The family had to get out of there. They opened their gates and let their animals loose, a best practice in wildfires when evacuation is not an option. They gathered up their seven dogs, but could only find three of their four cats. They drove toward Lake Solano, where they thought they would be safest and waited two excruciating hours. “I told my husband, I have to know,” Petrillo Haefner said. “I have to find the animals.”

What they found instead was devastation.

“All the buildings where our livestock were had collapsed and were on fire,” she said. “All our hay, a year’s supply for our livestock, was burning. The containers were smoldering. My husband’s jeep, one of his classic jeeps, was destroyed. All the posts were on fire, trees were on fire, fencing had fallen over.
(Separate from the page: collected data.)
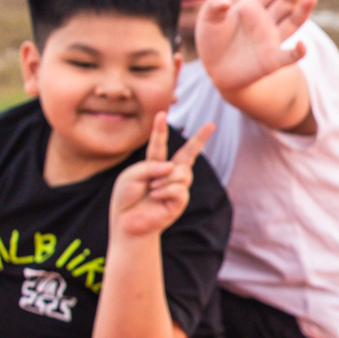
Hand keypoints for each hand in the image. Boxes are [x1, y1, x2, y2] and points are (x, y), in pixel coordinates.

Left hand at [109, 114, 211, 241]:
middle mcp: (168, 174)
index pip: (160, 144)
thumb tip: (172, 167)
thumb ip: (150, 166)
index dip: (160, 129)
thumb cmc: (126, 199)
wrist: (127, 223)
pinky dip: (164, 191)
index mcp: (154, 165)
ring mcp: (176, 187)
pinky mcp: (179, 201)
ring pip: (180, 172)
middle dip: (200, 138)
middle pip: (187, 154)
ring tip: (151, 190)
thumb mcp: (131, 175)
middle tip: (212, 124)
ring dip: (163, 180)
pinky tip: (155, 198)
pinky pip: (178, 188)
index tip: (162, 113)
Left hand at [193, 0, 315, 99]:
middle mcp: (267, 20)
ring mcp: (272, 39)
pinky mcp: (272, 60)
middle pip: (287, 0)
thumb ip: (213, 4)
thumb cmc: (211, 39)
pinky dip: (298, 52)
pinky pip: (289, 56)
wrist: (213, 68)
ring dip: (303, 10)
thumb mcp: (207, 18)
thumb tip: (226, 2)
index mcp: (254, 6)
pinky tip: (302, 46)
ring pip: (294, 22)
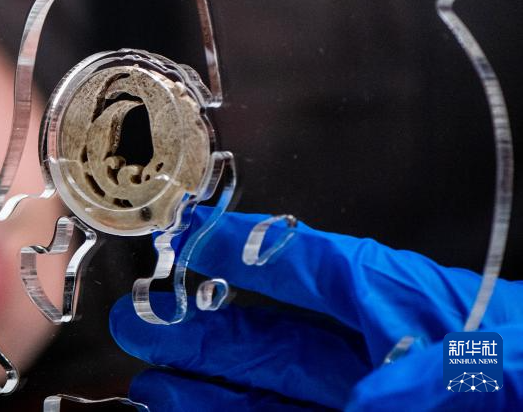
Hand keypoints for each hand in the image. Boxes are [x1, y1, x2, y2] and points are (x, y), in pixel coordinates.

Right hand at [109, 207, 521, 409]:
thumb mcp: (494, 368)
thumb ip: (426, 374)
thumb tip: (369, 397)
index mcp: (408, 308)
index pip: (311, 266)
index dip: (244, 247)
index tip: (191, 234)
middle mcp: (381, 361)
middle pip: (274, 337)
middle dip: (202, 324)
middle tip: (142, 316)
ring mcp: (369, 407)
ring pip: (269, 396)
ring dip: (205, 387)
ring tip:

There was heavy smoke, embers everywhere, things on fire everywhere.”

“We started running around calling for the animals,” she continued. “They know our voices and they would typically run to us when we call for them. We found some of them immediately. Some we couldn’t find.”

The fourth cat – a kitten named Houdini – had been sleeping in the hay that caught fire. She managed to run out, and Petrillo Haefner found her, badly burned, huddled with two of their horses in the field.

Flames from the LNU Lightning Complex fire race through a field in Winters, California.
Flames from the LNU Lightning Complex fire race through a field in Winters, California. Photograph: Josh Edelson/AFP/Getty Images

In total, they lost two of their nine horses – a mare and her colt – six rabbits, seven goats and a lamb that had just been weaned, 75 chickens, 20 turkeys and five ducks. One of their three pigs died from medical complications last week. “This fire was so evil and wrong,” Petrillo Haefner said. “It claimed very innocent animals.”

The building where she and her husband had stored all their belongings had burned. Everything they owned, save a few dishes and clothes, was now gone. In addition to raising livestock, Petrillo Haefner trains dogs and all her kennels and training gear burned in the fire too. “Basically, I lost my livelihood. I’m unemployed now because of this fire,” she said. “Covid was bad enough. It dropped my business down to nothing for a while, and now this fire just came along and took it out.”

She doesn’t know what’s next. She doesn’t know if the family can even talk about rebuilding yet, given the extent of their losses. “You feel like it’s not real,” Petrillo Haefner said. “You walk around and you think, this didn’t happen, this is a nightmare. This couldn’t have possibly have happened. But it did happen.”